Easy Healthy Dinner Recipes
Looking for some easy health dinner recipes for weeknights or a weekend in? Cooking for yourself allows you to control the ingredients you use as well as the calorie and fat content of your meals. Eating healthy doesn't have to mean a life of salads with grilled chicken. Try out these easy, healthy dinner recipes that taste just as good as their high-fat, high-calorie versions.
1. Turkey Chili
Turkey is lower in saturated fat than beef, and with all the chili spices in this dish you won't taste the difference. The addition of fresh onion and bell pepper makes for a chunkier chili while sneaking some extra veggies into your diet.
Ingredients:
- 1 tbsp. olive oil
- 1 large onion
- 1 large bell pepper
- 1 lb. ground turkey
- Salt and pepper
- 2 cloves garlic
- Chili seasoning packet
- 1 (14 oz.) can diced tomatoes
- 1 (14 oz.) can crushed tomatoes
- 1 (14 oz.) can white beans
- Coarsely chop the onion and pepper and crush or chop the garlic cloves.
- Heat the olive oil in a stock pot over medium-high heat. Add the onion, pepper, garlic, ground turkey and a pinch of salt and pepper to the pot. Cook, stirring frequently until the turkey is browned and the onion begins to become translucent.

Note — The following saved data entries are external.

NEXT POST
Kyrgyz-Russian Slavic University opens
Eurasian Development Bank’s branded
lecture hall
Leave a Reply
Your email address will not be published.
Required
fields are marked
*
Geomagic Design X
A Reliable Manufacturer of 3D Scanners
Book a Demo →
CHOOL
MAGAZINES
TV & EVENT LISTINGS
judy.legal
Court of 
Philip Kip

- Stir in the seasoning packet, then pour in the tomatoes and beans. Reduce to a simmer and cook for at least 30 minutes and up to two hours to allow the flavors to come together. Serve with a sprinkle of low-fat shredded cheddar cheese or non-fat sour cream if desired.
2. Fettuccine with Veggies & Light Alfredo Sauce
This recipe requires a large pot, small saucepan and large skillet, so it might sound complicated, but in fact it's very simple. It can be put together in minutes, tastes just as good as regular Alfredo sauce and packs a variety of healthy veggies. If you're making this for one or two people you'll have plenty of leftovers and it tastes great reheated!

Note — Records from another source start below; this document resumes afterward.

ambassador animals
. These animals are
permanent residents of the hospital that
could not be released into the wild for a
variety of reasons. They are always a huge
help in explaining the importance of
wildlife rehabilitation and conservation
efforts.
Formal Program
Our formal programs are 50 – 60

- 1 package Fettuccine (regular or whole-wheat)
- 2 tbsp. butter
- 2 tbsp. flour
- 3 cups 2% milk
- 1/4 cup shredded Parmesan cheese
- Salt and pepper
- 1 tbsp. olive oil
- 3 cups vegetables such as broccoli, bell peppers, mushrooms or asparagus
- 2 cloves crushed garlic
- One cooked and shredded chicken breast
- 1.4 cup chopped sun-dried tomatoes
- Fill a large pot with water and bring to a boil over high heat. Add the Fettuccine to the pot of water and cook according to package directions.
- Melt the butter over medium-low heat in a small saucepan. When melted, add the flour and whisk until smooth. Slowly pour in the milk, then season with salt and pepper. Cook for ten minutes, whisking occasionally, then add the cheese. Turn off the heat.
- While the sauce is cooking, heat a large skillet over medium-high heat. Add the olive oil, then the vegetables and garlic. Cook until veggies are tender, then add the chicken breast and sun-dried tomatoes. Cook for two more minutes, then add the cooked Fettuccine and the Alfredo sauce to the pan with the vegetables. Mix well and serve.